Weak on reliability
Every senior round pressure-tests "what fails". This path builds a per-component failure vocabulary and the HA playbook to match.
For: Engineers whose feedback cites "hand-wavy on failure" or "no DR story"
After this path
Name a failure mode for each component, a mitigation for each, and an availability target + topology that matches.
- 1Skill
Failure mode analysis
What fails, blast radius, graceful degradation, retries, circuit breakers.
Why this, here: The framework. "What if this dies?" per component.
- 2Skill
Replication & durability
Leader/follower, sync vs async replication, write quorum, RPO/RTO.
Why this, here: Quorum math — what actually survives N failures.
- 3Deep dive
Consensus and leader election
Raft-style coordination, leases, fencing tokens, quorum, and exactly-one leadership.
Why this, here: When exactly-one-of-N must do the thing. Raft / etcd, not DIY.
Checkpoint
Rehearsal: for a system that needs exactly-one-of-N to do a scheduled job, which primitive do you reach for and why? If your answer is “I’ll elect a leader somehow”, re-read — the name is the point.
- 4Pattern
High Availability
Redundancy + graceful degradation + operational discipline. You don't buy 99.99% — you earn it.

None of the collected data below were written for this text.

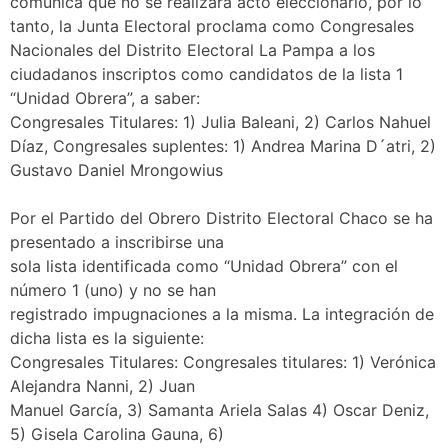
comunica que no se realizará acto eleccionario, por lo
tanto, la Junta Electoral proclama como Congresales
Nacionales del Distrito Electoral La Pampa a los
ciudadanos inscriptos como candidatos de la lista 1
“Unidad Obrera”, a saber:
Congresales Titulares: 1) Julia Baleani, 2) Carlos Nahuel
Díaz, Congresales suplentes: 1) Andrea Marina D´atri, 2)
Gustavo Daniel Mrongowius
Por el Partido del Obrero Distrito Electoral Chaco se ha
presentado a inscribirse una
sola lista identificada como “Unidad Obrera” con el
número 1 (uno) y no se han
registrado impugnaciones a la misma. La integración de
dicha lista es la siguiente:
Congresales Titulares: Congresales titulares: 1) Verónica
Alejandra Nanni, 2) Juan
Manuel García, 3) Samanta Ariela Salas 4) Oscar Deniz,
5) Gisela Carolina Gauna, 6)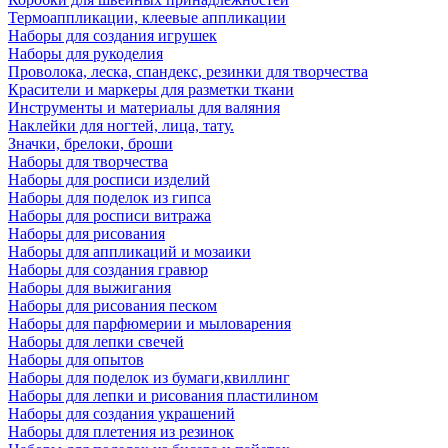
Термоаппликации, клеевые аппликации
Наборы для создания игрушек
Наборы для рукоделия
Проволока, леска, спандекс, резинки для творчества
Красители и маркеры для разметки ткани
Инструменты и материалы для валяния
Наклейки для ногтей, лица, тату.
Значки, брелоки, броши
Наборы для творчества
Наборы для росписи изделий
Наборы для поделок из гипса
Наборы для росписи витража
Наборы для рисования
Наборы для аппликаций и мозаики
Наборы для создания гравюр
Наборы для выжигания
Наборы для рисования песком
Наборы для парфюмерии и мыловарения
Наборы для лепки свечей
Наборы для опытов
Наборы для поделок из бумаги,квиллинг
Наборы для лепки и рисования пластилином
Наборы для создания украшений
Наборы для плетения из резинок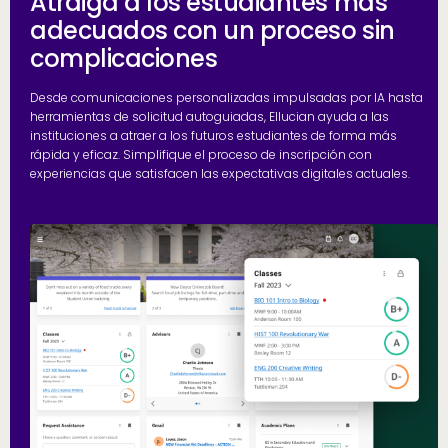
Atraiga a los estudiantes más
adecuados con un proceso sin
complicaciones
Desde comunicaciones personalizadas impulsadas por IA hasta
herramientas de solicitud autoguiadas, Ellucian ayuda a las
instituciones a atraer a los futuros estudiantes de forma más
rápida y eficaz. Simplifique el proceso de inscripción con
experiencias que satisfacen las expectativas digitales actuales.
R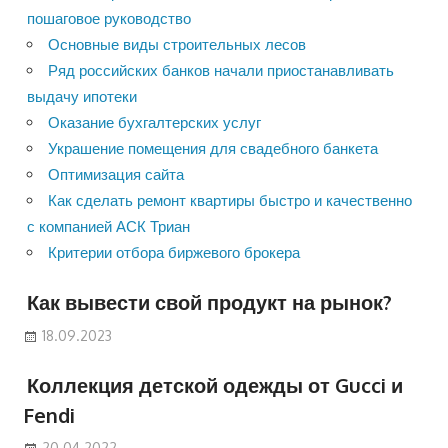
пошаговое руководство
Основные виды строительных лесов
Ряд российских банков начали приостанавливать
выдачу ипотеки
Оказание бухгалтерских услуг
Украшение помещения для свадебного банкета
Оптимизация сайта
Как сделать ремонт квартиры быстро и качественно
с компанией АСК Триан
Критерии отбора биржевого брокера
Как вывести свой продукт на рынок?
18.09.2023
Коллекция детской одежды от Gucci и
Fendi
20.04.2022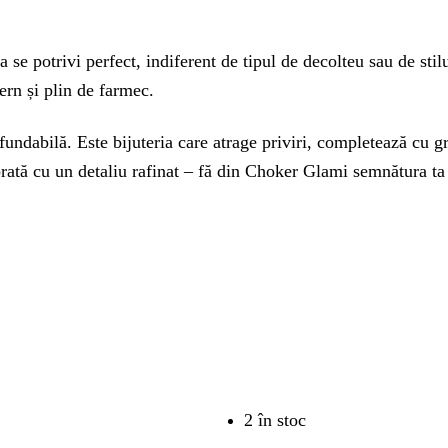
 se potrivi perfect, indiferent de tipul de decolteu sau de stilul
ern și plin de farmec.
ndabilă. Este bijuteria care atrage priviri, completează cu graț
ebrată cu un detaliu rafinat – fă din Choker Glami semnătura ta 
2 în stoc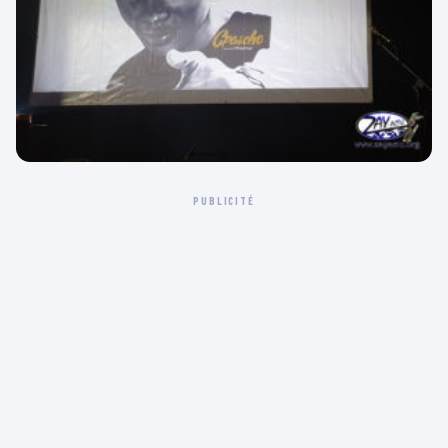
PUBLICITÉ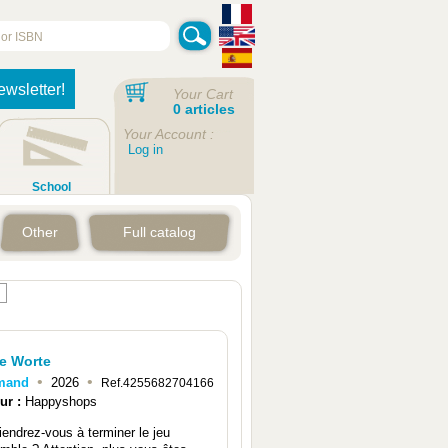
ewsletter!
Your Cart
0 articles
Your Account :
Log in
School
Other
Full catalog
re Worte
•
•
emand
2026
Ref.4255682704166
ur :
Happyshops
iendrez-vous à terminer le jeu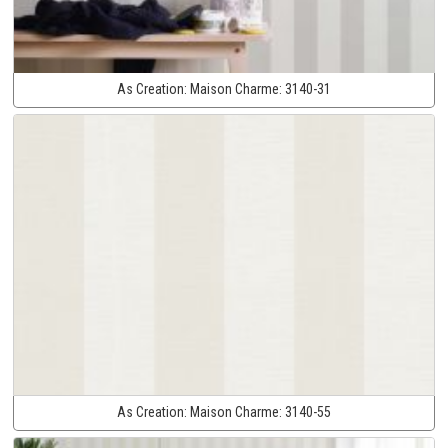
As Creation:
Maison Charme:
3140-31
As Creation:
Maison Charme:
3140-55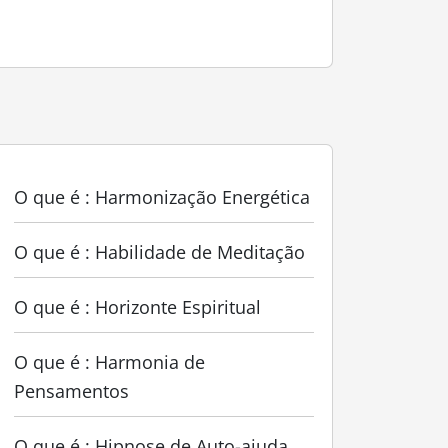
O que é : Harmonização Energética
O que é : Habilidade de Meditação
O que é : Horizonte Espiritual
O que é : Harmonia de
Pensamentos
O que é : Hipnose de Auto-ajuda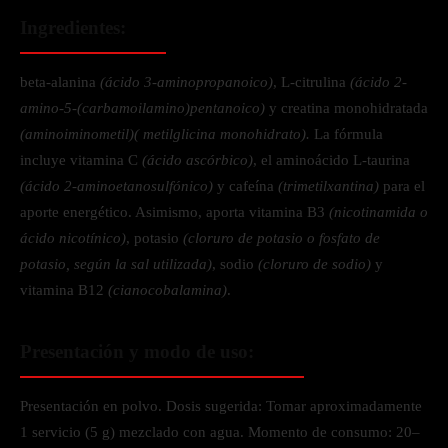
Ingredientes:
beta-alanina
(ácido 3-aminopropanoico)
, L-citrulina
(ácido 2-
amino-5-(carbamoilamino)pentanoico)
y creatina monohidratada
(aminoiminometil)( metilglicina monohidrato).
La fórmula
incluye vitamina C
(ácido ascórbico)
, el aminoácido L-taurina
(ácido 2-aminoetanosulfónico)
y cafeína
(trimetilxantina)
para el
aporte energético. Asimismo, aporta vitamina B3
(nicotinamida o
ácido nicotínico)
, potasio
(cloruro de potasio o fosfato de
potasio, según la sal utilizada)
, sodio
(cloruro de sodio)
y
vitamina B12
(cianocobalamina)
.
Presentación y modo de uso:
Presentación en polvo. Dosis sugerida: Tomar aproximadamente
1 servicio (5 g) mezclado con agua. Momento de consumo: 20–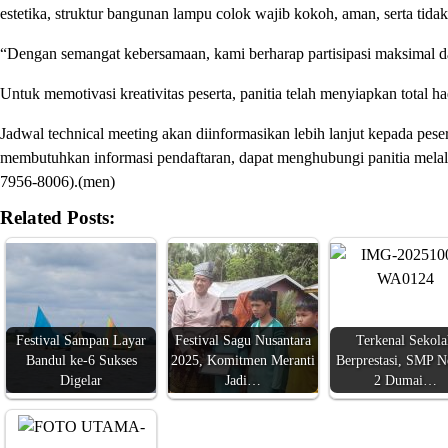
estetika, struktur bangunan lampu colok wajib kokoh, aman, serta tid
“Dengan semangat kebersamaan, kami berharap partisipasi maksimal d
Untuk memotivasi kreativitas peserta, panitia telah menyiapkan total ha
Jadwal technical meeting akan diinformasikan lebih lanjut kepada pes
membutuhkan informasi pendaftaran, dapat menghubungi panitia mela
7956-8006).(men)
Related Posts:
Festival Sampan Layar
Festival Sagu Nusantara
Terkenal Sekola
Bandul ke-6 Sukses
2025, Komitmen Meranti
Berprestasi, SMP N
Digelar
Jadi…
2 Dumai…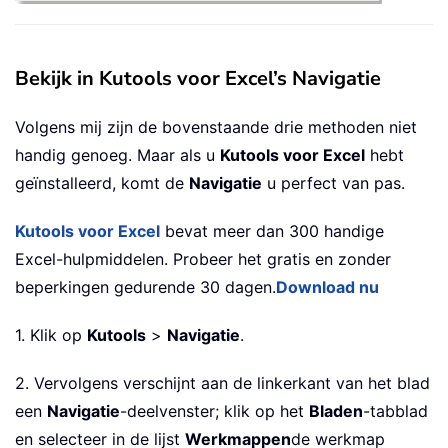
Bekijk in Kutools voor Excel’s Navigatie
Volgens mij zijn de bovenstaande drie methoden niet
handig genoeg. Maar als u
Kutools voor Excel
hebt
geïnstalleerd, komt de
Navigatie
u perfect van pas.
Kutools voor Excel
bevat meer dan 300 handige
Excel-hulpmiddelen. Probeer het gratis en zonder
beperkingen gedurende 30 dagen.
Download nu
1. Klik op
Kutools
>
Navigatie
.
2. Vervolgens verschijnt aan de linkerkant van het blad
een
Navigatie
-deelvenster; klik op het
Bladen
-tabblad
en selecteer in de lijst
Werkmappen
de werkmap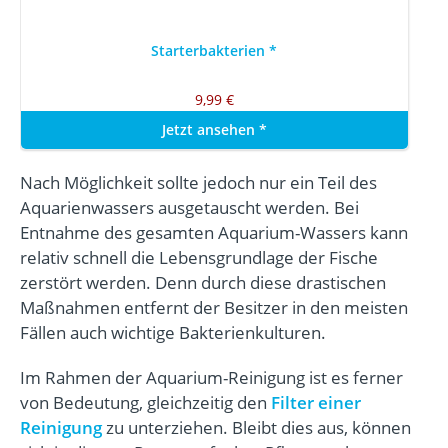
Starterbakterien
*
9,99 €
Jetzt ansehen
*
Nach Möglichkeit sollte jedoch nur ein Teil des
Aquarienwassers ausgetauscht werden. Bei
Entnahme des gesamten Aquarium-Wassers kann
relativ schnell die Lebensgrundlage der Fische
zerstört werden. Denn durch diese drastischen
Maßnahmen entfernt der Besitzer in den meisten
Fällen auch wichtige Bakterienkulturen.
Im Rahmen der Aquarium-Reinigung ist es ferner
von Bedeutung, gleichzeitig den
Filter einer
Reinigung
zu unterziehen. Bleibt dies aus, können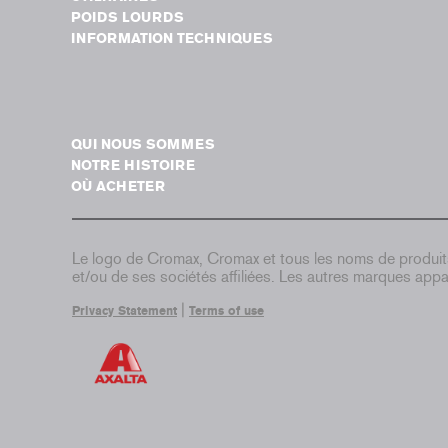
POIDS LOURDS
INFORMATION TECHNIQUES
QUI NOUS SOMMES
NOTRE HISTOIRE
OÙ ACHETER
Le logo de Cromax, Cromax et tous les noms de produi
et/ou de ses sociétés affiliées. Les autres marques appar
|
Privacy Statement
Terms of use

Why this, here: Redundancy + degradation + discipline — the three pillars.
- 5Pattern
Multi-region active-passive / active-active
Geographic distribution for latency, DR, and compliance. Active-passive is operationally sane; active-active is a conflict-resolution project.
Why this, here: Active-passive vs active-active. RTO/RPO framing.
Checkpoint
Pick one: active-active or active-passive for a global URL shortener. Name the RTO, the RPO, and the one thing that breaks first when a region dies.
- 6Skill
Observability & operations
Metrics, logs, traces, SLOs, alerting on symptoms not causes.
Why this, here: You can't fix what you can't see. SLOs, error budgets, the four golden signals.